EXTRACT PROVIDED
-.-.-

Design and implementation of a hardware assisted security architecture for software integrity monitoring

In addition to the current’s actions of protecting system’s security, the author propose to design a new architecture that can perform integrity checks securely on any softwares that run on this architecture.

Current Issues:

With the fast developing of technology, systems are getting more and more complex. We all know that hardware platforms support the execution of multiple software components and nowadays, most of those hardware platforms have x86 processors and PCI Express bus as interconnections. Hardware platform is configured in the mainboard, BIOS (Basic Input/Output System), and after configuration, BIOS hands it over to either the kernel of the operating system or the virtual machines manager. All those components are pretty complex and hence, they are easy to be exploited and corrupted. Once the system is corrupted, the results are quite undesirable.

Although some security mechanisms have been designed to reduce the attacks, the approaches they take are far not sufficient enough. Most of those security mechanisms target to the integrity check at the boot time but they don’t check for integrity during runtime. Hence, the author proposes an architecture that can do constantly integrity check at runtime.

Assumptions of the design of the architecture:

Assume attackers don’t have physical access to every component of the architecture
Assume the attacks are performed through malicious software on the CPU
Assume attackers are able to target both software and hardware components which means attackers can reconfigure hardware to use it at his convenience

Hardware Assisted Trusted Architecture:

The architecture is a hybrid mix up of software and hardware components. The approach the author takes is the black box approach solution. In this solution, the developers provide a set of integrity functions and the software component to execute. Those functions, so called integrity checks, are designed to check the integrity of the software component, so called guarded software.

The architecture is composed of two components: security hypervisor and trusted hardware component. While the hypervisor is a container of the set of the integrity checks and is running in the most privileged level of the processor, there is still possibilities of it being corrupted. Hence, we need an extra check of the integrity of this privileged component from an external processor that connects to the system but independent of its operating logic and behavior. Such an extra check leads to the second component of this architecture: the trusted hardware component. This component mainly responsible for checking the integrity of the hypervisor by checking both the correct behaviour and the correct configuration of the hypervisor. The trusted hardware component proposes challenges regularly to the hypervisor to execute and then collect and check the results of these challenges. in addition to that, it also designs a set of tests to detect any alteration of the code or any changes in the configuration of the hypervisor environment. If it detects any unusual activities or results, it raise alarm for that.

Hardware Infrastructure:

The architecture consists two x86 machines and a PCI Express peripheral. While the machines are the target machine and the trusted remote machine, the peripheral serves as the trusted hardware component.

The target machine executes the security hypervisor and the guarded software component. The machine is equipped with hardware virtualization assistance technology and also an Ethernet link. This Ethernet link is under the control of the hypervisor and is considered trusted as long as the hypervisor is not corrupted. The integrity check results of the guarded software component are also transmitted through this Ethernet link to the remote trusted machine.

-.-.-

STORED DATA
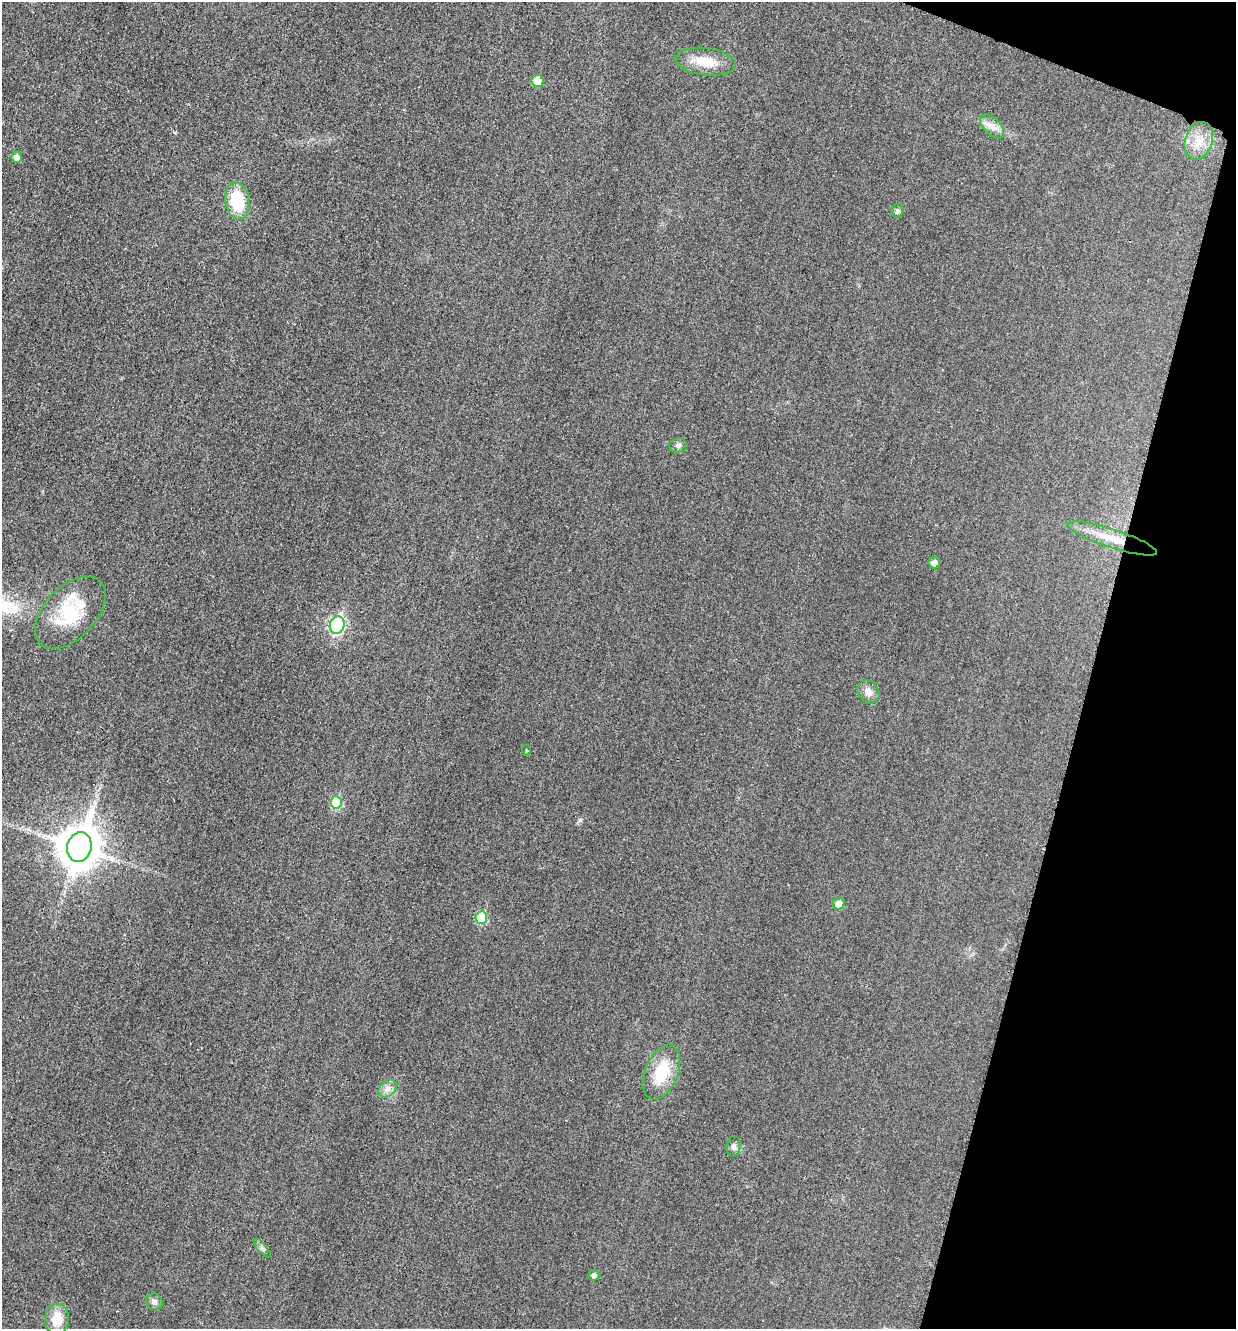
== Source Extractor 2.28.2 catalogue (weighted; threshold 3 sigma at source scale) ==
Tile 8 of 4 x 4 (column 4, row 2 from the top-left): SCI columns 3851-5084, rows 2673-3999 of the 5360 x 5349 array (HDU 1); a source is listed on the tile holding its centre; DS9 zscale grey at full resolution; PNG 1238 x 1331 px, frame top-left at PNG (2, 2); each listed source drawn as its Kron ellipse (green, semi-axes under 4 px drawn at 4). Shown black and unused: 13% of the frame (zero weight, under 3 of 4 exposures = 2% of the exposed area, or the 3 px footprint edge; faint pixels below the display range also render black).
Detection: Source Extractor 2.28.2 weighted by HDU 2 'WHT'; one run over the whole footprint, this tile lists its part. Background 0.0259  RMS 0.0063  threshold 0.0282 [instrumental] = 3 sigma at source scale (4.5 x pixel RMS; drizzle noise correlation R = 1.50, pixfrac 1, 0.05/0.05 arcsec/px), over >= 5 px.
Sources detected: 25; all 25 listed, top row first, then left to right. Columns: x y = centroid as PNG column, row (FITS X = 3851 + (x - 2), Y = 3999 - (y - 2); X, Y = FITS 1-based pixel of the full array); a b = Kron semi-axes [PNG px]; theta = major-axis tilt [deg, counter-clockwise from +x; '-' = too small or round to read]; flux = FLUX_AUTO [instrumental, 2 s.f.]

-.-.-

WORK TO COMPLETE
**1.** From the security architecture text, what do you get when you echo the passage starting with "The architecture consists" and going on through "remote trusted machine."?
**2.** Answer these from the security architecture text:
(a) What are the two components of the proposed architecture?
(b) What serves as the trusted hardware component in the hardware infrastructure?
(c) Over what link are the integrity check results of the guarded software component sent to the remote trusted machine?

ANSWERS FOR THIS EXERCISE
**1.**
The architecture consists two x86 machines and a PCI Express peripheral. While the machines are the target machine and the trusted remote machine, the peripheral serves as the trusted hardware component.

The target machine executes the security hypervisor and the guarded software component. The machine is equipped with hardware virtualization assistance technology and also an Ethernet link. This Ethernet link is under the control of the hypervisor and is considered trusted as long as the hypervisor is not corrupted. The integrity check results of the guarded software component are also transmitted through this Ethernet link to the remote trusted machine.

**2.**
(a) A security hypervisor and a trusted hardware component.
(b) A PCI Express peripheral.
(c) An Ethernet link.